* [What to produce]: Copy the entries word for word, from their beginning through the line containing "## Step 2: Test Email Sending (via App)", including that line. Leave the pictures out.

──────── Data to process ────────

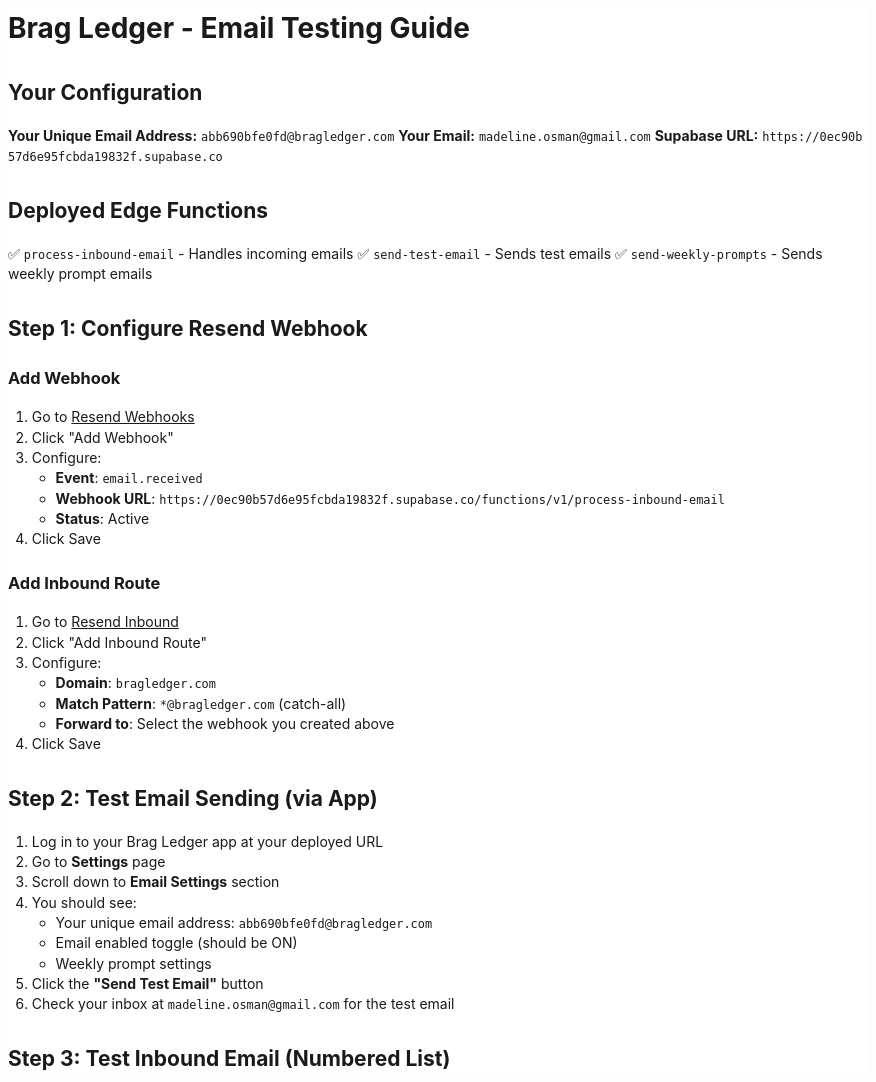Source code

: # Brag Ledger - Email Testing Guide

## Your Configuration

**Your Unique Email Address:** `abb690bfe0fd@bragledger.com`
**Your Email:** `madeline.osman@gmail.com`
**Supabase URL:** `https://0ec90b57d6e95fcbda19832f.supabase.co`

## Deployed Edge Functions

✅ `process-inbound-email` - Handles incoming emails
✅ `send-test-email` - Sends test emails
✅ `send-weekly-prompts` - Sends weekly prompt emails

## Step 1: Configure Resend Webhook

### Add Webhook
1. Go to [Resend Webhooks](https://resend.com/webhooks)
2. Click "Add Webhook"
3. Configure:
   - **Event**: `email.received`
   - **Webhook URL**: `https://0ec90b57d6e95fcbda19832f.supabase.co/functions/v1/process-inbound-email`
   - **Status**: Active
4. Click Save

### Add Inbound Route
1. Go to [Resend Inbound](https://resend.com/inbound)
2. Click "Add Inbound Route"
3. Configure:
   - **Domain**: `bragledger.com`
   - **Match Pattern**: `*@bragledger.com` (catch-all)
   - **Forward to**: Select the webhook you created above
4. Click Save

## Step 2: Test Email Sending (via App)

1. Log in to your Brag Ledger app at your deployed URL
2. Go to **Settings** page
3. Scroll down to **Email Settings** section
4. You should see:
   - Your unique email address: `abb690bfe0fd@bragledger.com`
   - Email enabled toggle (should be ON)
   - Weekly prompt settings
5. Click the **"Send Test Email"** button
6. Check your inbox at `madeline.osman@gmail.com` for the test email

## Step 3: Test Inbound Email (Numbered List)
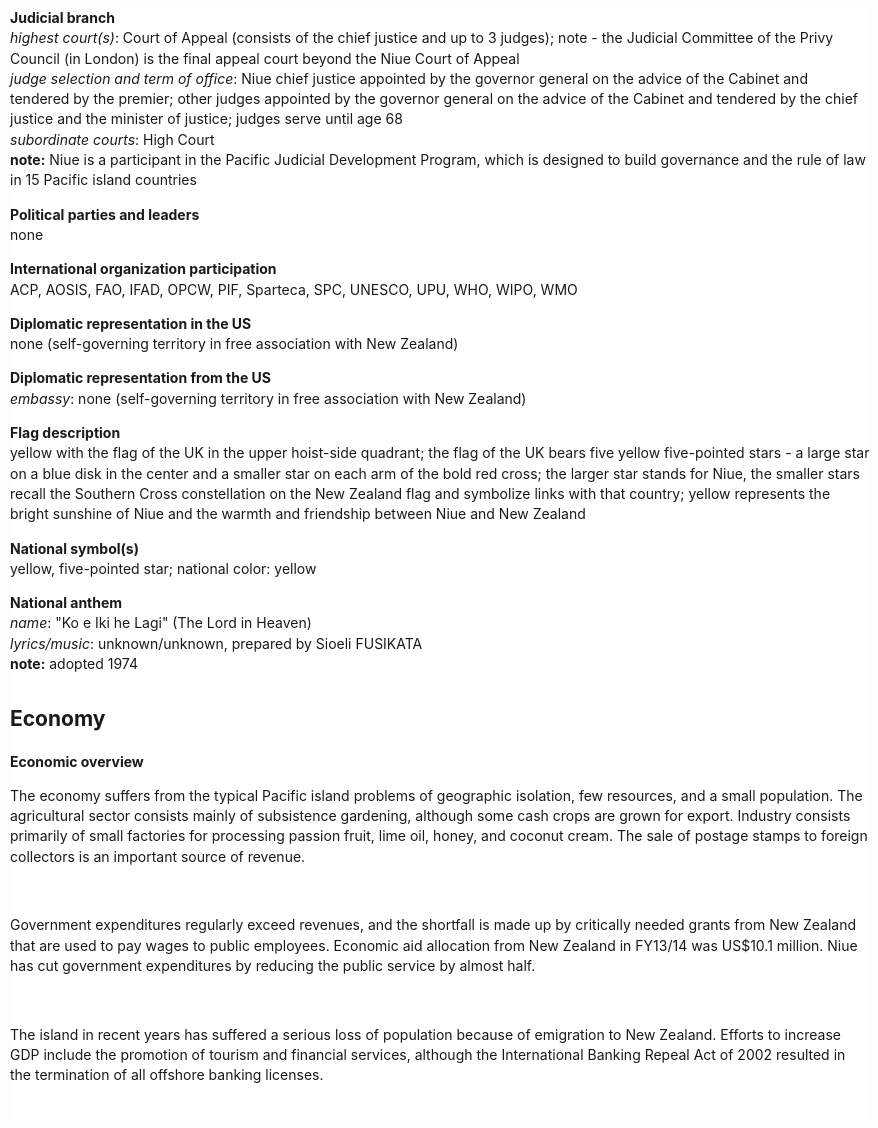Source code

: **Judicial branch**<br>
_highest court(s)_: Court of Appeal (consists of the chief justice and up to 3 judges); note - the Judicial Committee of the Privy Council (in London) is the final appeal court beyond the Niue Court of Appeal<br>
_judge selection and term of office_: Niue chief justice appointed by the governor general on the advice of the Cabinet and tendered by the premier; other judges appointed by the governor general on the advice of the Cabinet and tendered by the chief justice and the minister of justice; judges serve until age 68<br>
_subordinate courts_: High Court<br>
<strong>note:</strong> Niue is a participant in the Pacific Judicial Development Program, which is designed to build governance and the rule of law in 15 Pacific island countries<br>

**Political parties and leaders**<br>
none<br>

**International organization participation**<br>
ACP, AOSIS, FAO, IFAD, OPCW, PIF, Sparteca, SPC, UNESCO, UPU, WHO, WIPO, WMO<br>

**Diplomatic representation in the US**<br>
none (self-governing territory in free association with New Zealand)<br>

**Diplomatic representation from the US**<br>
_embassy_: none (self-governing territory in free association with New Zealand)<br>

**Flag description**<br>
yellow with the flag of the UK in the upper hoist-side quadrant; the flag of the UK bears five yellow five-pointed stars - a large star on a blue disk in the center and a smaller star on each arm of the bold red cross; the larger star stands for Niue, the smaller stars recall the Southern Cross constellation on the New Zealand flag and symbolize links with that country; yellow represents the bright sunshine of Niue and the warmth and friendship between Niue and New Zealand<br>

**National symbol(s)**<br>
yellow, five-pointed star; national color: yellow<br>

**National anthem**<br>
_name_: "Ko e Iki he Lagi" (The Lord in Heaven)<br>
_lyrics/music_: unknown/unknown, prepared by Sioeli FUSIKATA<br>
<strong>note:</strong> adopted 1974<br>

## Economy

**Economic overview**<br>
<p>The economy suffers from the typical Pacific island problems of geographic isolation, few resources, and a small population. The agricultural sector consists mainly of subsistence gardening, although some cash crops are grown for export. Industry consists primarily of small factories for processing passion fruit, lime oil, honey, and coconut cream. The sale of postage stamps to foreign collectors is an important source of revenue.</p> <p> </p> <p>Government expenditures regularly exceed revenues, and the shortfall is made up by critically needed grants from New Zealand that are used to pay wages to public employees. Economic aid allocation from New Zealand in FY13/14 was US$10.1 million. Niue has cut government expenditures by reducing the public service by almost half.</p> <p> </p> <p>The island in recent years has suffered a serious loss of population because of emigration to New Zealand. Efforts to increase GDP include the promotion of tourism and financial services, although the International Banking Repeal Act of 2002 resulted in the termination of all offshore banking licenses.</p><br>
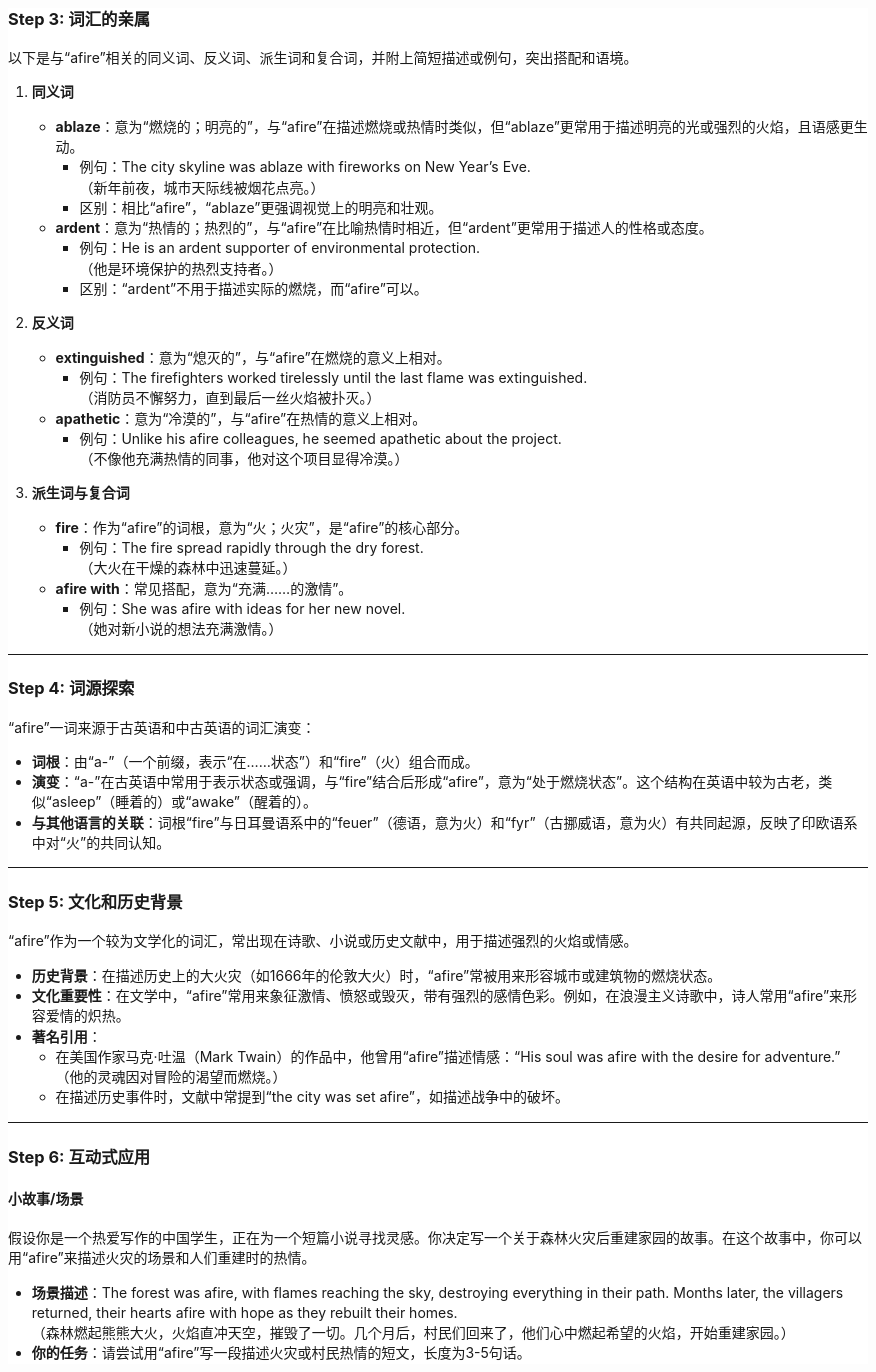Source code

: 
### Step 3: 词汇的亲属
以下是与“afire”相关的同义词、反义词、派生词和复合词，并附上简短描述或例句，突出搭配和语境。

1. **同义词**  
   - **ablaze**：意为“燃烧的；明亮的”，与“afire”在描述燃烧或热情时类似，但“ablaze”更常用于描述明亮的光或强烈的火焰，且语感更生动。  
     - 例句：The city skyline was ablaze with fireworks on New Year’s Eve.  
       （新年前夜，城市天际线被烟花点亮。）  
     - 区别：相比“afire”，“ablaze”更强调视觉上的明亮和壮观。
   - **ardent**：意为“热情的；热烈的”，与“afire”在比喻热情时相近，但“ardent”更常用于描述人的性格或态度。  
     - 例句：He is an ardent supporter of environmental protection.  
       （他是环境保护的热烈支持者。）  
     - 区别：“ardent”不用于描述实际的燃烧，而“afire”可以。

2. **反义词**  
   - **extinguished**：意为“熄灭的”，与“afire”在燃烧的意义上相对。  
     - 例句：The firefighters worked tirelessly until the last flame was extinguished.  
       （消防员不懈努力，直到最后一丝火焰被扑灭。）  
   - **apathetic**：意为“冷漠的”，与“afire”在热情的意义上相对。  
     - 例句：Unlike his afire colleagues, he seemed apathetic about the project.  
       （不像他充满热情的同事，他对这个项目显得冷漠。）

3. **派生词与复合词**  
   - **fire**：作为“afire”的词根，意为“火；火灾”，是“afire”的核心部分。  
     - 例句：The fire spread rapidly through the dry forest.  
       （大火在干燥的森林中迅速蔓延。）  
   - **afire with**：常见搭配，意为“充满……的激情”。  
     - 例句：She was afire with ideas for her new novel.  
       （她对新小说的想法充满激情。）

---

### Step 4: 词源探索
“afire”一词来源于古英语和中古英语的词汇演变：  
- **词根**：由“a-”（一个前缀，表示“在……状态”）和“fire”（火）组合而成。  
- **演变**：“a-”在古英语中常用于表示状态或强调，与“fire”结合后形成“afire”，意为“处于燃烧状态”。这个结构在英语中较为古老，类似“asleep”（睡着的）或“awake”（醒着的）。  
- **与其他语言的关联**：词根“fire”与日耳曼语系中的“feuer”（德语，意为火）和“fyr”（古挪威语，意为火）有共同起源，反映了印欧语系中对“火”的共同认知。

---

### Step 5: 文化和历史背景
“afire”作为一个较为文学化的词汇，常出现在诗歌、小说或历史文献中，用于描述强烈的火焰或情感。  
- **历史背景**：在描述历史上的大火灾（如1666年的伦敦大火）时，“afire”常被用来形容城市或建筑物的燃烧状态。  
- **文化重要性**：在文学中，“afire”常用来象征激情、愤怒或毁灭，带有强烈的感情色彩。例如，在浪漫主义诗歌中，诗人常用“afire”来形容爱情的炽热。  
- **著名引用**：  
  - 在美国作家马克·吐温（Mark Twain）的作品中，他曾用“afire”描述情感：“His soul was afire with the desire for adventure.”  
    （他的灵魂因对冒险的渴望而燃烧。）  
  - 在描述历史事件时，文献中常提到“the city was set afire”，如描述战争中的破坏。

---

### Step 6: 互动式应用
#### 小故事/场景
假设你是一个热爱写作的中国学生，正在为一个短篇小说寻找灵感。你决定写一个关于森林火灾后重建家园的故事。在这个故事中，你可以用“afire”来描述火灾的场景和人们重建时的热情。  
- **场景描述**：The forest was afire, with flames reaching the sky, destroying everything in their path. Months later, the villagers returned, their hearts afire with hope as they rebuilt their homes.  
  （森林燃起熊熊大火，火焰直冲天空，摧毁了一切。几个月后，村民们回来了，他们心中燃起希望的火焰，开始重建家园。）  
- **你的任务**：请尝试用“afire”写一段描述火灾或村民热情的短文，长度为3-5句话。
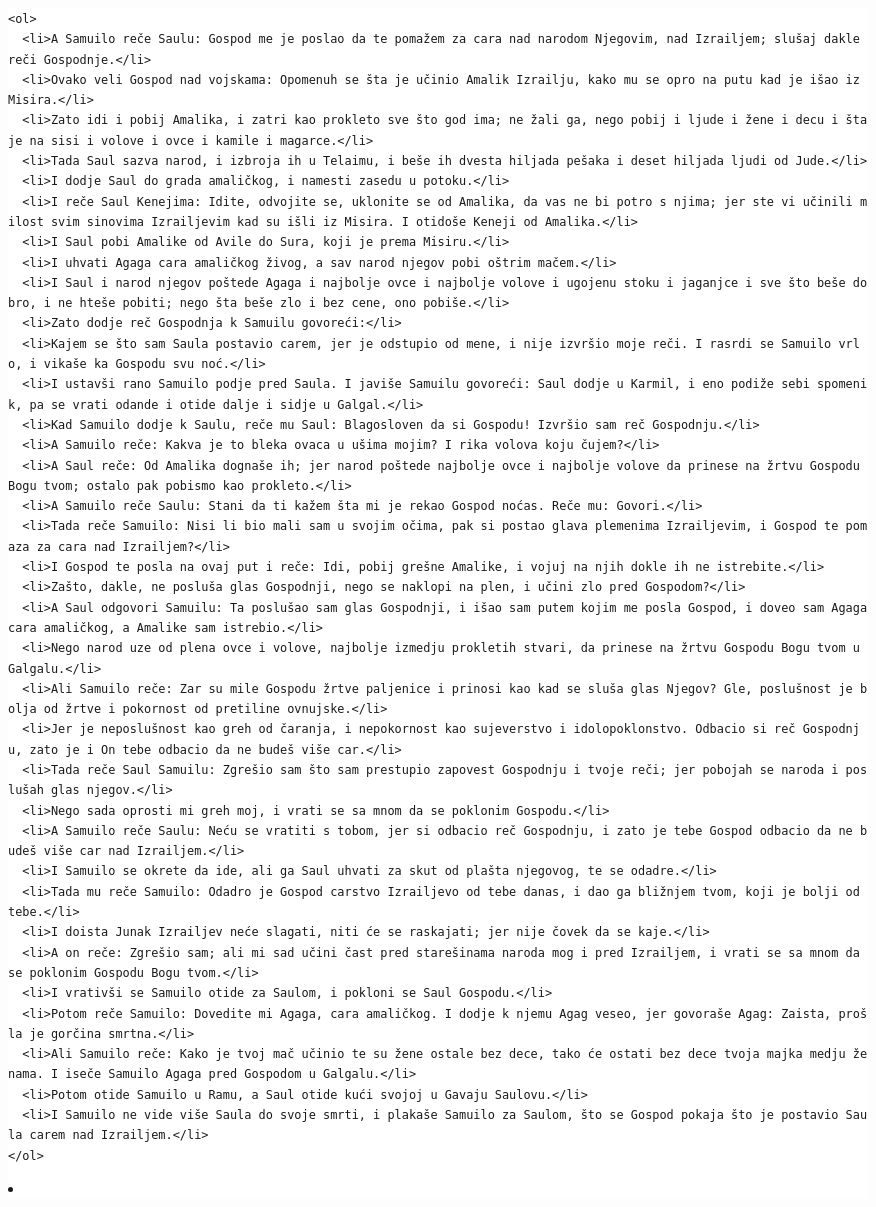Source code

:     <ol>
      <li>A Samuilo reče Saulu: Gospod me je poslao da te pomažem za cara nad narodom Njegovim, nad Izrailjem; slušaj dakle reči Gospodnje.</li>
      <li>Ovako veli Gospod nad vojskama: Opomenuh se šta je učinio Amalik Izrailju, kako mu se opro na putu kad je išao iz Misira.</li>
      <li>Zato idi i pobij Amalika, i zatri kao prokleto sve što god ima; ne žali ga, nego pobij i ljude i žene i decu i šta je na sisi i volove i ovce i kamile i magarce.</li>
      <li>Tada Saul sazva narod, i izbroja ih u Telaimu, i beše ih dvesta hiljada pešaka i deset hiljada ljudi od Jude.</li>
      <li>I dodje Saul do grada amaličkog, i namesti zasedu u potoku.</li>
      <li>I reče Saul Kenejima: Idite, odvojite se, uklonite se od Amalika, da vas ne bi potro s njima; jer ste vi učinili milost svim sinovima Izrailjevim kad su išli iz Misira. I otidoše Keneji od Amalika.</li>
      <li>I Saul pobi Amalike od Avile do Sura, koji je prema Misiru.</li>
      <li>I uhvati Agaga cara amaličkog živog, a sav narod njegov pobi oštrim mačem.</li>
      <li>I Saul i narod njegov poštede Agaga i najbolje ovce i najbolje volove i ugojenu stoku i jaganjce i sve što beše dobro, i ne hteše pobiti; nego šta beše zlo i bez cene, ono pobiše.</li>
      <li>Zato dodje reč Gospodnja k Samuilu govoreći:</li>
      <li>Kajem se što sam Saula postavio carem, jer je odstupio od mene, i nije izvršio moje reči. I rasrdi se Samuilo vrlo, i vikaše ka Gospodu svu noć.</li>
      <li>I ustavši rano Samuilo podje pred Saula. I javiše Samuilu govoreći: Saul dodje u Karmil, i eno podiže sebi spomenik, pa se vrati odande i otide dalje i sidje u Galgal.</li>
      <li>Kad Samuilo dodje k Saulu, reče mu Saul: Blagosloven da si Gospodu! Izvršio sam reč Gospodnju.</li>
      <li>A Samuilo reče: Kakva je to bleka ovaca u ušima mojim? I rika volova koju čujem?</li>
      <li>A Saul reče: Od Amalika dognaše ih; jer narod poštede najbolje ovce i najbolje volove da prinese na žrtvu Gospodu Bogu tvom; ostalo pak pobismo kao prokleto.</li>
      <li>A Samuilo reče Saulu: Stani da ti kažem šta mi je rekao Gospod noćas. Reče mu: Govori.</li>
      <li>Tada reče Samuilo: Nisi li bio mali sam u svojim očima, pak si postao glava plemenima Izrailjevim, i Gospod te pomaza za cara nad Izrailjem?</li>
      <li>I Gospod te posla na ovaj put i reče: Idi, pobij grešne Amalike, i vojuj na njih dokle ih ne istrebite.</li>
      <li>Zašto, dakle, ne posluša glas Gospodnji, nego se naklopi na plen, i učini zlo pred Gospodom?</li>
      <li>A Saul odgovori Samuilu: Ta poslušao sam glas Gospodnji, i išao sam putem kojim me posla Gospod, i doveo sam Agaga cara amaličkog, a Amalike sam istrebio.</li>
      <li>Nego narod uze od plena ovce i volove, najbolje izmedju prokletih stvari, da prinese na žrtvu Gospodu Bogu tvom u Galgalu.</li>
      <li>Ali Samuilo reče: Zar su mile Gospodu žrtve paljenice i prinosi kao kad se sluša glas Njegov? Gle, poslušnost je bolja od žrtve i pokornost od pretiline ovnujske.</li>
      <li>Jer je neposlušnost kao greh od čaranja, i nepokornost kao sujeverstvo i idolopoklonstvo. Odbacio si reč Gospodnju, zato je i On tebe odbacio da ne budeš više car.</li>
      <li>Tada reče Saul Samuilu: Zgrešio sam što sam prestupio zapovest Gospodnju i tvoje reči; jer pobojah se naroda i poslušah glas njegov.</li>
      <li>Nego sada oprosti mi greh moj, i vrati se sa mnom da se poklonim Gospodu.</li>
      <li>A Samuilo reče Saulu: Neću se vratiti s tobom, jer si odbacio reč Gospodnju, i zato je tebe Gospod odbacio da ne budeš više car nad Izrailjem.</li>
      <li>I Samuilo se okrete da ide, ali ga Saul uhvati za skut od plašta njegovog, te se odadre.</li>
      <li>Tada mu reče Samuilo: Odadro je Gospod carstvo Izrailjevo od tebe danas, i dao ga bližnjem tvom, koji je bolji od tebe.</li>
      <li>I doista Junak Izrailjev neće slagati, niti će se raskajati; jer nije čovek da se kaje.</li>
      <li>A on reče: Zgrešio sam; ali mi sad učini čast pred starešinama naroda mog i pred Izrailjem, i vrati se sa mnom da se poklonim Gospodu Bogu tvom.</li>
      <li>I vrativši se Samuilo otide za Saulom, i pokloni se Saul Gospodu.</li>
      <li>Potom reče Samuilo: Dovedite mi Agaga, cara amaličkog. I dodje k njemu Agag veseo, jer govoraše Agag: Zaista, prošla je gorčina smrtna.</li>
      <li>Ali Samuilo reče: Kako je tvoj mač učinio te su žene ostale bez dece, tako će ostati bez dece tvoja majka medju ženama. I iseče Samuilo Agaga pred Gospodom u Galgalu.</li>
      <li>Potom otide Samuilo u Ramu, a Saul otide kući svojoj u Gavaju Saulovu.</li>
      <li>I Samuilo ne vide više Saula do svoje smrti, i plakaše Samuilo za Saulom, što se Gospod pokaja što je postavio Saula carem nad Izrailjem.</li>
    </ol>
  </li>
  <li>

────────

* [Response to the exercise]:
Source code

: # Brag Ledger - Email Testing Guide

## Your Configuration

**Your Unique Email Address:** `abb690bfe0fd@bragledger.com`
**Your Email:** `madeline.osman@gmail.com`
**Supabase URL:** `https://0ec90b57d6e95fcbda19832f.supabase.co`

## Deployed Edge Functions

✅ `process-inbound-email` - Handles incoming emails
✅ `send-test-email` - Sends test emails
✅ `send-weekly-prompts` - Sends weekly prompt emails

## Step 1: Configure Resend Webhook

### Add Webhook
1. Go to [Resend Webhooks](https://resend.com/webhooks)
2. Click "Add Webhook"
3. Configure:
   - **Event**: `email.received`
   - **Webhook URL**: `https://0ec90b57d6e95fcbda19832f.supabase.co/functions/v1/process-inbound-email`
   - **Status**: Active
4. Click Save

### Add Inbound Route
1. Go to [Resend Inbound](https://resend.com/inbound)
2. Click "Add Inbound Route"
3. Configure:
   - **Domain**: `bragledger.com`
   - **Match Pattern**: `*@bragledger.com` (catch-all)
   - **Forward to**: Select the webhook you created above
4. Click Save

## Step 2: Test Email Sending (via App)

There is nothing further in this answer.